-- Opening Marker --

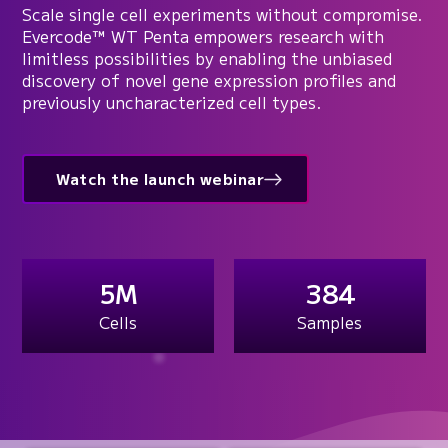
Scale single cell experiments without compromise.
Evercode™ WT Penta empowers research with
limitless possibilities by enabling the unbiased
discovery of novel gene expression profiles and
previously uncharacterized cell types.
Watch the launch webinar
5M
384
Cells
Samples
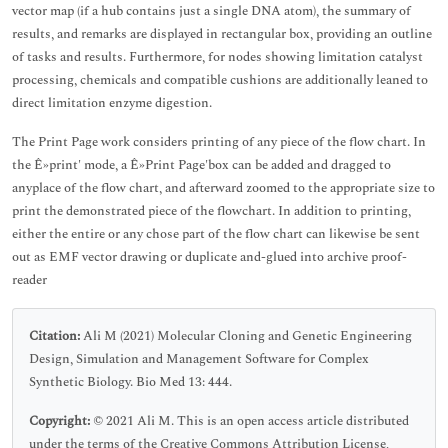
vector map (if a hub contains just a single DNA atom), the summary of
results, and remarks are displayed in rectangular box, providing an outline
of tasks and results. Furthermore, for nodes showing limitation catalyst
processing, chemicals and compatible cushions are additionally leaned to
direct limitation enzyme digestion.
The Print Page work considers printing of any piece of the flow chart. In
the Ê»print' mode, a Ê»Print Page'box can be added and dragged to
anyplace of the flow chart, and afterward zoomed to the appropriate size to
print the demonstrated piece of the flowchart. In addition to printing,
either the entire or any chose part of the flow chart can likewise be sent
out as EMF vector drawing or duplicate and-glued into archive proof-
reader
Citation:
Ali M (2021) Molecular Cloning and Genetic Engineering
Design, Simulation and Management Software for Complex
Synthetic Biology. Bio Med 13: 444.
Copyright:
© 2021 Ali M. This is an open access article distributed
under the terms of the Creative Commons Attribution License,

-- Closing Marker --

WORK TO BE COMPLETED:
Filter the listing above so that only lines holding the word "limitation" remain, and report those lines.

RESPONSE AREA:
of tasks and results. Furthermore, for nodes showing limitation catalyst
direct limitation enzyme digestion.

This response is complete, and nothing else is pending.